Aber was ich eigentlich anmerken wollte: Auf der Website der Rundschau ist der Artikel vielleicht deshalb zugänglich, weil der Kurator der Michelangelo-Schau dortselbst geantwortet hat:
http://www.fr-online.de/in_und_ausland/kultur_und_medien/kunst/1728554_Perrigs-Vorwuerfe-gegen-das-Staedel-Zentraler-Irrtum.html
Am 6. März 2010 um 08:58 Uhr
Ach so, den SZ-Artikel haben sie dann sozusagen als Dokumentation mit bereit gestellt, ok (das sollte die FR mit allen SZ-Print-Artikeln machen, hehe).
Die Szene reiht sich übrigens ein in andere Schilderungen »Sonderbarer Museumsbesuche«, hab eine Schwäche dafür.

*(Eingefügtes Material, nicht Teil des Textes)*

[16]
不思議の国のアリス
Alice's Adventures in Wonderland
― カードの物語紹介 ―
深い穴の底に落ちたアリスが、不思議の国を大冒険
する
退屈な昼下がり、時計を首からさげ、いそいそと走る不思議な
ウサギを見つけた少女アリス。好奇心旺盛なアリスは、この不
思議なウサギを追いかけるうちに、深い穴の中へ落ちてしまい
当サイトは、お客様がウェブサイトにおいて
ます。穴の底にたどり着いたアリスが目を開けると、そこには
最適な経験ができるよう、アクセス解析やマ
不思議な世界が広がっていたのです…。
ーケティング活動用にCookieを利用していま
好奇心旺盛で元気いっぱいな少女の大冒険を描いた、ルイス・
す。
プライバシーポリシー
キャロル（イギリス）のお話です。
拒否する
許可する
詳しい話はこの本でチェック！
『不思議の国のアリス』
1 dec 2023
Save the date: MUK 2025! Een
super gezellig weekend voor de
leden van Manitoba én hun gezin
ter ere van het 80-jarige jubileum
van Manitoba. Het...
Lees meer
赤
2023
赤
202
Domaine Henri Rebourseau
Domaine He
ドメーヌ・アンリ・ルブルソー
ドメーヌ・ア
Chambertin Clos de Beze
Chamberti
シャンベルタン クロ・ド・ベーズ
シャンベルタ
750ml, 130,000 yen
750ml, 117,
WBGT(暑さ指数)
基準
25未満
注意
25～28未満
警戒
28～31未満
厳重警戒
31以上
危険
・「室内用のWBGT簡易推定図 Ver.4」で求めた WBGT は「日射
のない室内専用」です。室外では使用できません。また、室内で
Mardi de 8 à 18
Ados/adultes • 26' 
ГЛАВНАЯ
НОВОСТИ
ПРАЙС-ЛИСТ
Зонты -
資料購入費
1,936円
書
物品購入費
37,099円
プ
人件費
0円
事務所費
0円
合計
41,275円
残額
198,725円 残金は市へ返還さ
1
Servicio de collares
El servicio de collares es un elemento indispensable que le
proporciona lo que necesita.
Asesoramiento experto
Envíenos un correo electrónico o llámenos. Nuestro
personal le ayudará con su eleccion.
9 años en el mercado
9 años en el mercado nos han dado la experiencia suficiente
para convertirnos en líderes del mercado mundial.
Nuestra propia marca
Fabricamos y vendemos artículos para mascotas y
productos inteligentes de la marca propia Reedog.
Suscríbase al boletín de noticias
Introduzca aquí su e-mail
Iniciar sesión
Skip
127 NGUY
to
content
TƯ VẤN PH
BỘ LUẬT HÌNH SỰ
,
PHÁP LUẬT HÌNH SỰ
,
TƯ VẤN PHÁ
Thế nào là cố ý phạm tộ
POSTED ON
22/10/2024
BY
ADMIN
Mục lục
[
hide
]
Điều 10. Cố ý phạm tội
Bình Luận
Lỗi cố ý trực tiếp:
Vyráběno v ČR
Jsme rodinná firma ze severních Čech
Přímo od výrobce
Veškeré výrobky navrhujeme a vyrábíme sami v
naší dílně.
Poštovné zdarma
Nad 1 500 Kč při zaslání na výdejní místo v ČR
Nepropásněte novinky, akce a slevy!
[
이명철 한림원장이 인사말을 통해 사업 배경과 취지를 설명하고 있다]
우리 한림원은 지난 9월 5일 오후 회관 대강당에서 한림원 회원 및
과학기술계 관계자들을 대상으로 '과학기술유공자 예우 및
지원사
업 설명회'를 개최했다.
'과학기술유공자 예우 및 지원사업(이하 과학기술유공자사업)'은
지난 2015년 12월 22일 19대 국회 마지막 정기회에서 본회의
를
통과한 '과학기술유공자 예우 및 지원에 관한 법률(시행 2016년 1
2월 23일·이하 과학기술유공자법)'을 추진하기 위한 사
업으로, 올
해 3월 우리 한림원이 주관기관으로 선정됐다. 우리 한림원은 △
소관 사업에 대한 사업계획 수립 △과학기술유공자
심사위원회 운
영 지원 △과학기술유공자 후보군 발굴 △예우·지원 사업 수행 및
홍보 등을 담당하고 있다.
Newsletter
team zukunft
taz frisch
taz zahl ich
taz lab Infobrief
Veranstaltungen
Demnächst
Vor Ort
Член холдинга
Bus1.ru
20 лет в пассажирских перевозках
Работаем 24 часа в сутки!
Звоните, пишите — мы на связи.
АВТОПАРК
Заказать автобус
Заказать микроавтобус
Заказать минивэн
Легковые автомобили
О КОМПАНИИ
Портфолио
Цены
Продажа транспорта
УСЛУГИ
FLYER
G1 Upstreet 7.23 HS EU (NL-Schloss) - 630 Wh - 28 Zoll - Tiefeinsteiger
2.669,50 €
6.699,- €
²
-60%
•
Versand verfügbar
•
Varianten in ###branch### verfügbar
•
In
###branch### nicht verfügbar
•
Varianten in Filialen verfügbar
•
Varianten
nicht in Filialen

Von Perrig selber gibt es wohl keine weitere Erwiderung…
Am 7. März 2010 um 17:17 Uhr
Echt schade, dass niemand von uns den Artikel früher bemerkt hat. Vielleicht hätte er bei der Maulwurfverleihung die Ehre der S-Zeitung retten können, hehe.
Am 7. März 2010 um 17:31 Uhr
Wäre ja nicht die erste apokryphe Schrift hier.